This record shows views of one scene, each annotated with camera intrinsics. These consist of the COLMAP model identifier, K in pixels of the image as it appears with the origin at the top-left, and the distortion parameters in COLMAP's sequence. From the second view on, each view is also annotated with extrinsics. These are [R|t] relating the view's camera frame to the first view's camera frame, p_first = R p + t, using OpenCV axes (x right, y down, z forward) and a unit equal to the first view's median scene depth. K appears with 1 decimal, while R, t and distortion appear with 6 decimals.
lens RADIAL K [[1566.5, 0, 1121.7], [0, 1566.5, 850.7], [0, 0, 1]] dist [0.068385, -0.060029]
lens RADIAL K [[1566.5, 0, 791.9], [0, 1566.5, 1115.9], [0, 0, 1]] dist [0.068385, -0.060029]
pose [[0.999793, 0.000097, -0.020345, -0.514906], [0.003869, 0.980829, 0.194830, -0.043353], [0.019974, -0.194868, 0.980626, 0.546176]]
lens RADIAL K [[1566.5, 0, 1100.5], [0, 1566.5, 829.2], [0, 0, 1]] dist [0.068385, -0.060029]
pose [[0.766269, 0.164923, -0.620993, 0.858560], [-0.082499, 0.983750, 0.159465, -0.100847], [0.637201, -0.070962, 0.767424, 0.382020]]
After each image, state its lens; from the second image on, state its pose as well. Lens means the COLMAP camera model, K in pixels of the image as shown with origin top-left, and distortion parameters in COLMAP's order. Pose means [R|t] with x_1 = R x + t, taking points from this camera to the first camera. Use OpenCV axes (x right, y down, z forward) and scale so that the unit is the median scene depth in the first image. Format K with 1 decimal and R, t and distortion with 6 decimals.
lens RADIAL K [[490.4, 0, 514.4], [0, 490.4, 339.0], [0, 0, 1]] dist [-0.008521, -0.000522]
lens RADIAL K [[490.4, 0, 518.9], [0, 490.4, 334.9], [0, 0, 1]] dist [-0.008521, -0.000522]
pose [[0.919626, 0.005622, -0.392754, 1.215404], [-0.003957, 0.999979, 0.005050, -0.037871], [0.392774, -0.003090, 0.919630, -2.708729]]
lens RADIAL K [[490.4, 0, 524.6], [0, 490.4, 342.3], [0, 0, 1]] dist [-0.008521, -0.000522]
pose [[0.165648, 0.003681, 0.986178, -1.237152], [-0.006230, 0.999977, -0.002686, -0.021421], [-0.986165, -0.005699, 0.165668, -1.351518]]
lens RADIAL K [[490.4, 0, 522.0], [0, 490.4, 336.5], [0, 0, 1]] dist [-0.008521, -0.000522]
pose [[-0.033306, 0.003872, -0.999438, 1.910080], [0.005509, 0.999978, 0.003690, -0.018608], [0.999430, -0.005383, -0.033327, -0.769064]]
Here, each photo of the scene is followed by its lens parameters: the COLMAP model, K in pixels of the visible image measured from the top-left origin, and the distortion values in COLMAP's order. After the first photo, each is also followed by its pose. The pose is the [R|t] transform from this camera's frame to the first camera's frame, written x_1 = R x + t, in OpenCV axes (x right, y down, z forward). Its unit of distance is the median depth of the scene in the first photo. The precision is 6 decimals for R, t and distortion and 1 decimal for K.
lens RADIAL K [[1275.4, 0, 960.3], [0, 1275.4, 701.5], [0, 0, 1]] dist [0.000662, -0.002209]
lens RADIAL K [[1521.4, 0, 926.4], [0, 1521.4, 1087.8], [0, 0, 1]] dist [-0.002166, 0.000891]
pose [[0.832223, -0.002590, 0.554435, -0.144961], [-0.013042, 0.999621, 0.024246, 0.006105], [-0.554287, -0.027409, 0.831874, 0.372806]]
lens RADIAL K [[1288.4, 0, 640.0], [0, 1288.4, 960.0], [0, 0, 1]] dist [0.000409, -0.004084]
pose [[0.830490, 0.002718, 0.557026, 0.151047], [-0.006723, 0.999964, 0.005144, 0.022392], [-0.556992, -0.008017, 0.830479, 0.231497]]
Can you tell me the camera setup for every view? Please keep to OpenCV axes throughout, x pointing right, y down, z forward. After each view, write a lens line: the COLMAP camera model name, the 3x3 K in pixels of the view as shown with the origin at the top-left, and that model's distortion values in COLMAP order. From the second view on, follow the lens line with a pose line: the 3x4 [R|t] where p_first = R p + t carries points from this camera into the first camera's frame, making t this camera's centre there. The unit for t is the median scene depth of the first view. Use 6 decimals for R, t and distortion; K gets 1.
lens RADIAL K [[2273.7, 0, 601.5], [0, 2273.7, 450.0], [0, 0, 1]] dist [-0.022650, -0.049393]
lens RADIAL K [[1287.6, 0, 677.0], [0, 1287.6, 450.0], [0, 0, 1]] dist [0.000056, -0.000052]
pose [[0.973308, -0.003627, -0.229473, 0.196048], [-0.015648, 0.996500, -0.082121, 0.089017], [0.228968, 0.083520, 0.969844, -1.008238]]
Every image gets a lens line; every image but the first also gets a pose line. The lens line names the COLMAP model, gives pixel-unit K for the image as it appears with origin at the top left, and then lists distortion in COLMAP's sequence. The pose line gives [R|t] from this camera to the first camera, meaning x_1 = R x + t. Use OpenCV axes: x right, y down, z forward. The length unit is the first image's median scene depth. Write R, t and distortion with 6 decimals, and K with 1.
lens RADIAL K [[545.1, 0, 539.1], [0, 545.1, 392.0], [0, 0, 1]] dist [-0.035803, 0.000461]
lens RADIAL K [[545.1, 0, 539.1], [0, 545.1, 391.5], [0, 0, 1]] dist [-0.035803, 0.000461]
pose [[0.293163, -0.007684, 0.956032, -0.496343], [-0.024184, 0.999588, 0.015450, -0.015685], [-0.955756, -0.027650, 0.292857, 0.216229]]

------------------------------------------------

What you are asked to do
Please find every line in the records that contains the word "written" and copy each of those lines in full.

Answer for the task
Here, each photo of the scene is followed by its lens parameters: the COLMAP model, K in pixels of the visible image measured from the top-left origin, and the distortion values in COLMAP's order. After the first photo, each is also followed by its pose. The pose is the [R|t] transform from this camera's frame to the first camera's frame, written x_1 = R x + t, in OpenCV axes (x right, y down, z forward). Its unit of distance is the median depth of the scene in the first photo. The precision is 6 decimals for R, t and distortion and 1 decimal for K.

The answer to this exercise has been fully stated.